SELECTED EXCERPT >>
# New owner, lots of questions!



## Franks (Mar 27, 2013)

Hi guys, great forum - very informative so far.

I have recently bought a new Classic and it's great. Here's the best bit - I don't drink espresso straight. I mainly drink milk based or Americano with a touch of skimmed milk.

I bought the machine because we had a pro machine at work and I got into proper espresso based coffee drinks there. My Classic is also used to make great Ovaltine and Hot chocolate (for my little girl) It's an all rounder.

After reading the net about proper espresso and the sheer levels of accuracy and time that can go into producing a shot, is it really, really REALLY going to make a huge difference to my usage of the machine when I'm adding frothed milk or water/milk?

Like most things in life, If I have the tool to make something better through time and effort, I'll make it better. I currently use pre-ground Gaggia Espresso blend and have used Taylors via the pressurised double basket I got with the machine (as it came without the non pressured baskets). I can produce a 60mm shot with a nice amount of crema in 25 seconds so all seems well in terms of extraction time.

Since I don't drink espresso neat, am I going to REALLY notice a huge improvement in my milk/water based drinks by investing further in whole beans, a good burr hand grinder, a 58mm non-pressurised double basket, proper weighted tamper and of course all the extra time it will take to prepare each shot?

[Chart comprehension listing]
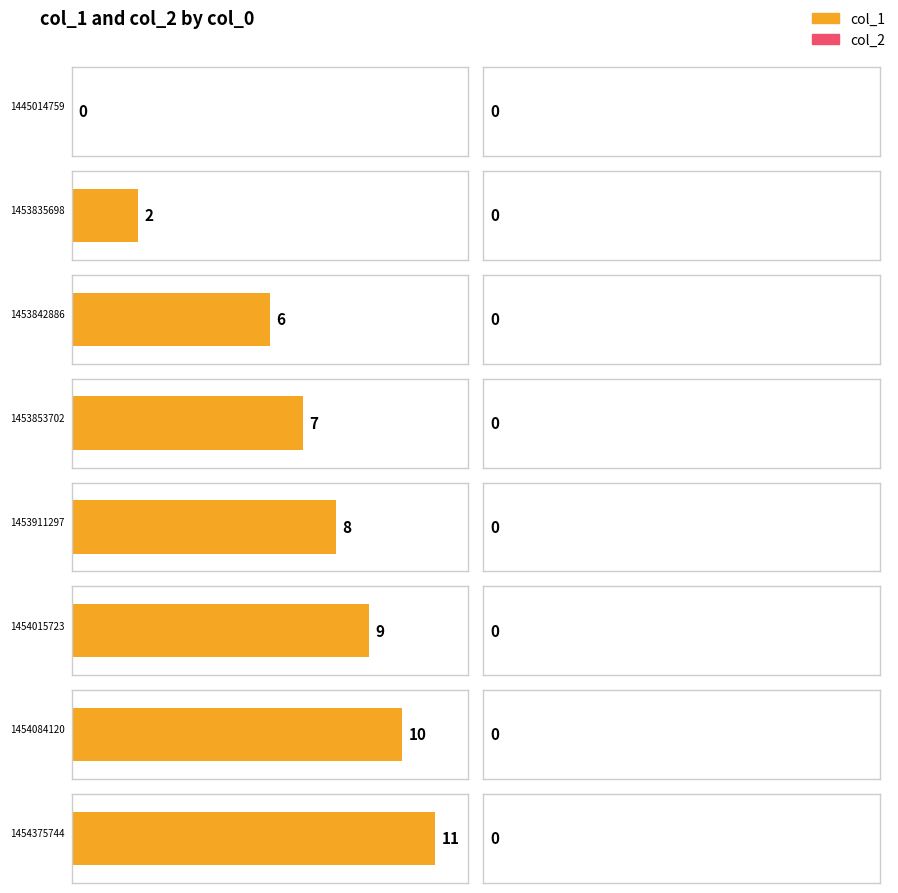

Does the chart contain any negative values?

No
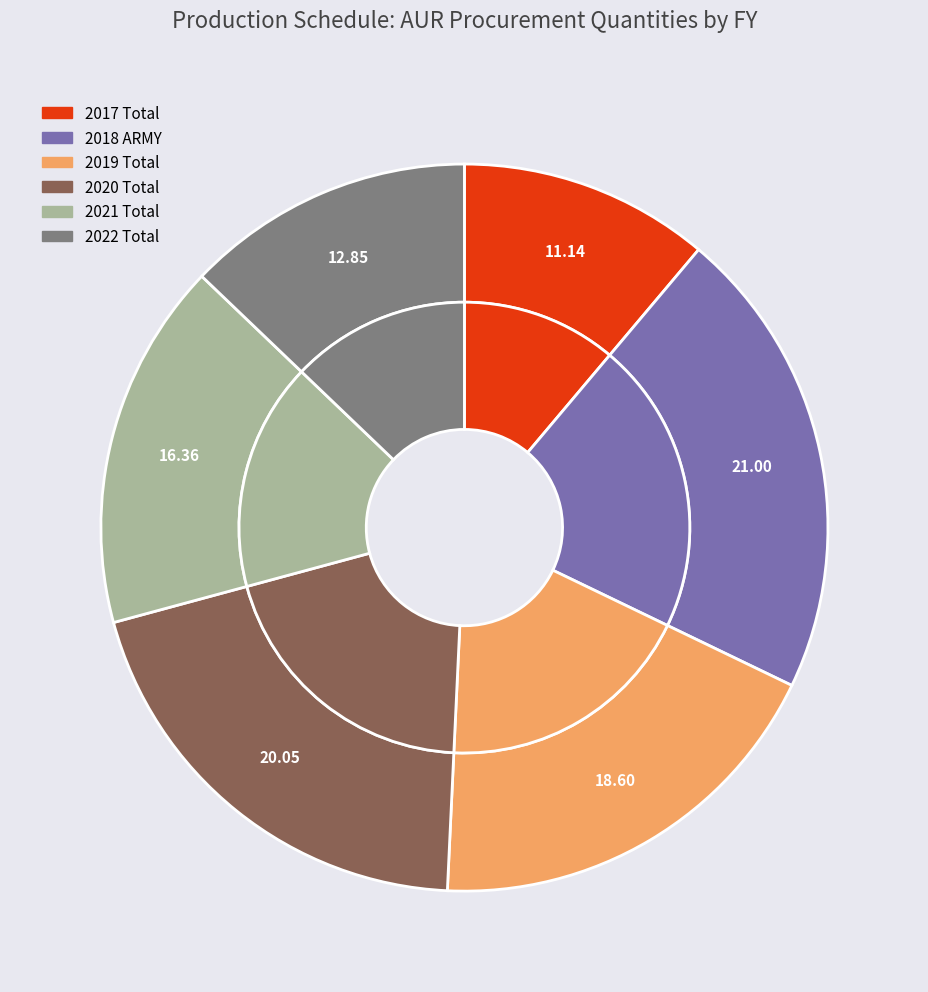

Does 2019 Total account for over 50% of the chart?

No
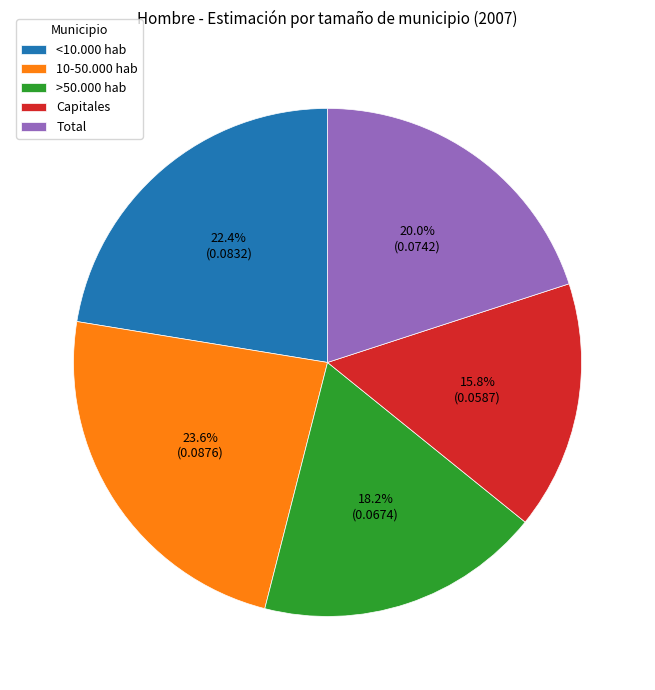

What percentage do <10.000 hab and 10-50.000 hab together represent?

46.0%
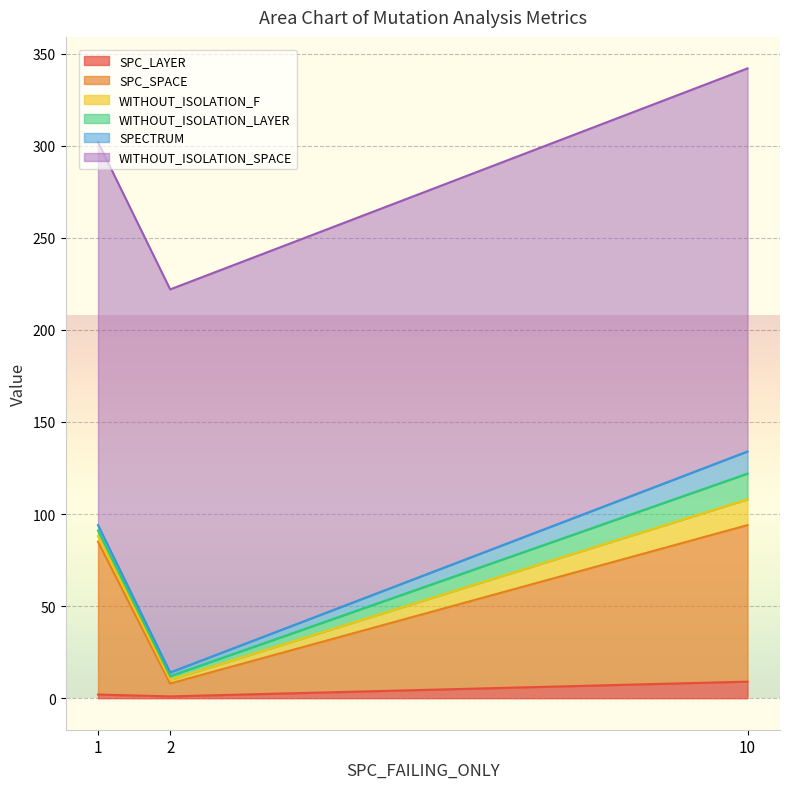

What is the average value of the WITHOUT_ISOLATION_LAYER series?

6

PROBLEMS TO SOLVE >>
1. Pull the text lines out of the chart comprehension listing, copying every one from first to last without changes. Omit the pictures.
2. Extend the forum post about the new espresso machine by continuing it after its final sentence.

TASK ANSWERS >>
1.
Does the chart contain any negative values?

No

Does 2019 Total account for over 50% of the chart?

No

What percentage do <10.000 hab and 10-50.000 hab together represent?

46.0%

What is the average value of the WITHOUT_ISOLATION_LAYER series?

6

2.
I'm not looking for an excuse due to laziness, simply an honest answer. I love spending time and effort on things if there is an improvement to yield. I don't fancy investing money AND more time and effort in to something if it doesn't give positive results.

Also, I have noticed something odd regarding the pannarello steam wand. I leave the machine to warm up for a good 30 mins usually. During this time I'll purge some water, clean the group-head and preheat the PF. Once I've extracted a shot and then used the wand to steam some milk, it seems to hiss and leak a tiny amount of steam even when the steam knob is fully off and steam switch is not selected? If I run the shower, lots of steam comes through the group-head before water emerges. I asume this is normal venting of the steam pressure but my wand will still hiss to a certain degree afterwards? (I can feel it with my fingers too)

Any help/advice with that lot will be gratefully received!

Thanks!


----------



## forzajuve (Feb 2, 2011)

Short answer - yes it will make a HUGE difference from what you are currently doing and even in milk. If you don't think it will matter with milk then why not drink instant? Seriously though the difference is so vast from where you are now. Of course there are cheaper brewed alternatives if you are not actually going to ever drink espresso.


----------



## The Systemic Kid (Nov 23, 2012)

Franks said:


> Since I don't drink espresso neat, am I going to REALLY notice a huge improvement in my milk/water based drinks by investing further in whole beans, a good burr hand grinder, a 58mm non-pressurised double basket, proper weighted tamper and of course all the extra time it will take to prepare each shot?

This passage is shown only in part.